» **Fragmento del texto**
Empiezo con el más sencillo y más extendido de los amores, el amor en el que nuestra experiencia parece diferenciarse menos de la de los animales. Debo añadir inmediatamente que no por eso le doy menos valor; nada en el ser humano es mejor o peor por compartirlo con las bestias. Cuando le reprochamos a un hombre que es «un animal», no queremos decir que manifieste características animales —todos las tenemos—, sino que manifiesta éstas, y sólo éstas, cuando lo que se requiere es lo específicamente humano. Y al decir de alguien que es «brutal», generalmente queremos significar que comete crueldades de las que la mayoría de los brutos son incapaces, porque no son inteligentes.
Los griegos llamaban a este amor
storgé
(dos sílabas, y la g es «fuerte»). Aquí lo llamaré simplemente afecto. Mi diccionario griego define
storgé
como «Afecto, especialmente el de los padres a su prole», y también el de la prole hacia sus padres. Y ésta es, no me cabe duda, la forma original de este afecto, así como el significado básico de la palabra. La imagen de la que debemos partir es la de una madre cuidando a un bebé, la de una perra o una gata con sus cachorros, todos amontonados, acariciándose unos a otros; ronroneos, lametones, gemiditos, leche, calor, olor a vida nueva.
Lo importante de esta imagen es que desde el principio se nos presenta como una especie de paradoja. La necesidad y el amor-necesidad de los pequeños es evidente; lo es así mismo el amor que les da la madre: ella da a luz, amamanta, protege. Por otro lado, tiene que dar a luz o morir; tiene que amamantar o sufrir. En este sentido, su afecto es también un amor-necesidad. Y aquí está la paradoja: es un amor-necesidad, pero lo que necesita es dar. Es un amor que da, pero necesita ser necesitado. Volveremos sobre este punto.
En la vida animal, y más aún en la nuestra, el afecto se extiende mucho más allá de la relación madre hijo. Ese cálido bienestar, esa satisfacción de estar juntos abarca toda clase de objetos. Es el menos discriminativo de los amores. De algunas mujeres podemos augurar que tendrán pocos pretendientes, y de algunos hombres que probablemente tengan pocos amigos: no tienen nada que ofrecer. Pero casi todo el mundo puede llegar a ser objeto de afecto: el feo, el estúpido e incluso esos que exasperan a todo el mundo. No es necesario que haya nada manifiestamente valioso entre quienes une el afecto: he visto cómo sienten afecto por un débil mental no sólo sus padres sino sus hermanos. El afecto ignora barreras de edad, sexo, clase y educación. Puede darse entre un inteligente joven universitario y una vieja niñera, aunque sus almas habiten mundos diferentes. El afecto ignora hasta las barreras de la especie: lo vemos no sólo entre perro y persona, sino también, lo que es más sorprendente, entre perro y gato; Gilbert White asegura haberlo descubierto entre un caballo y una gallina.

» **Enunciado 1**
Reproduce literalmente el pasaje del texto sobre el afecto que va desde "Los griegos llamaban" hasta "a vida nueva.".

(Registros)
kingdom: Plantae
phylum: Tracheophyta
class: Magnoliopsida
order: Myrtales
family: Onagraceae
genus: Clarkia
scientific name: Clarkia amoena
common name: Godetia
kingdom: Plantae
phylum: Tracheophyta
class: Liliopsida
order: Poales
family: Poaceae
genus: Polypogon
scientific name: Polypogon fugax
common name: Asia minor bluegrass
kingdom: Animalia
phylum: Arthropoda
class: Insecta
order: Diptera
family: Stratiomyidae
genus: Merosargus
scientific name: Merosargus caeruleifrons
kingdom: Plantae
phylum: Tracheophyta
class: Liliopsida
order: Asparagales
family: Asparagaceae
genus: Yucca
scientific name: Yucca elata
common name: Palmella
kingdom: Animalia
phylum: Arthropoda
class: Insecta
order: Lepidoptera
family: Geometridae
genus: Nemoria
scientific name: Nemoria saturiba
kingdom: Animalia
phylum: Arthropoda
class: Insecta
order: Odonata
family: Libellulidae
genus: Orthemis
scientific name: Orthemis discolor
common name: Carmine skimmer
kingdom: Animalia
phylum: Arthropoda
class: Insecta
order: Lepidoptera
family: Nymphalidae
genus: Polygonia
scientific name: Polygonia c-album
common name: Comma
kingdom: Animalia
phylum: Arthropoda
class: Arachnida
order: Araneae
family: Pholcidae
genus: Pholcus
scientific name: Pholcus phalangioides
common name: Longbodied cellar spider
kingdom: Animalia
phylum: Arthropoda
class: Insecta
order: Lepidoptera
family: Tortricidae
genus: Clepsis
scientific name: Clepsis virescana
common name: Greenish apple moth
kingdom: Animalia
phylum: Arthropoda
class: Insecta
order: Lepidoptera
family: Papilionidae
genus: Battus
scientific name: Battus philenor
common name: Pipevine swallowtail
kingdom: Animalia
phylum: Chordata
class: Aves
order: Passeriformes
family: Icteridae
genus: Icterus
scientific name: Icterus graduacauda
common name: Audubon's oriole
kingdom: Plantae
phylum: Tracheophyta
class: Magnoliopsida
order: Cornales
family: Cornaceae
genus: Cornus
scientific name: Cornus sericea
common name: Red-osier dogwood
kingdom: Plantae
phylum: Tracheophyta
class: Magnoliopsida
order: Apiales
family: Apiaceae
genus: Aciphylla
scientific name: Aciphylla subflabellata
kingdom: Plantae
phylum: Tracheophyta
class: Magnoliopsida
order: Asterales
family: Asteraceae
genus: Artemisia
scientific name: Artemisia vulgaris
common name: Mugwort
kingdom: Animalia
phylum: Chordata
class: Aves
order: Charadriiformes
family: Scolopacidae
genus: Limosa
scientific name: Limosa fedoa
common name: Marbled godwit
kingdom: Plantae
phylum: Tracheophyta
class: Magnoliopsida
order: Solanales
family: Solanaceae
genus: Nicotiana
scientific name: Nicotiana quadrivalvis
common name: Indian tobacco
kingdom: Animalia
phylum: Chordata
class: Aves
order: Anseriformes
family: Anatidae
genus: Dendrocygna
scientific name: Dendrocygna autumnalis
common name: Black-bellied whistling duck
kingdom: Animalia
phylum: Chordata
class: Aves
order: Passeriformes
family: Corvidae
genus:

» **Enunciado 2**
Por favor, cita tal cual las filas desde su comienzo hasta la línea que contiene "scientific name: Yucca elata", incluida esa línea.

» **Salida completa 1**
Los griegos llamaban a este amor
storgé
(dos sílabas, y la g es «fuerte»). Aquí lo llamaré simplemente afecto. Mi diccionario griego define
storgé
como «Afecto, especialmente el de los padres a su prole», y también el de la prole hacia sus padres. Y ésta es, no me cabe duda, la forma original de este afecto, así como el significado básico de la palabra. La imagen de la que debemos partir es la de una madre cuidando a un bebé, la de una perra o una gata con sus cachorros, todos amontonados, acariciándose unos a otros; ronroneos, lametones, gemiditos, leche, calor, olor a vida nueva.

» **Salida completa 2**
kingdom: Plantae
phylum: Tracheophyta
class: Magnoliopsida
order: Myrtales
family: Onagraceae
genus: Clarkia
scientific name: Clarkia amoena
common name: Godetia
kingdom: Plantae
phylum: Tracheophyta
class: Liliopsida
order: Poales
family: Poaceae
genus: Polypogon
scientific name: Polypogon fugax
common name: Asia minor bluegrass
kingdom: Animalia
phylum: Arthropoda
class: Insecta
order: Diptera
family: Stratiomyidae
genus: Merosargus
scientific name: Merosargus caeruleifrons
kingdom: Plantae
phylum: Tracheophyta
class: Liliopsida
order: Asparagales
family: Asparagaceae
genus: Yucca
scientific name: Yucca elata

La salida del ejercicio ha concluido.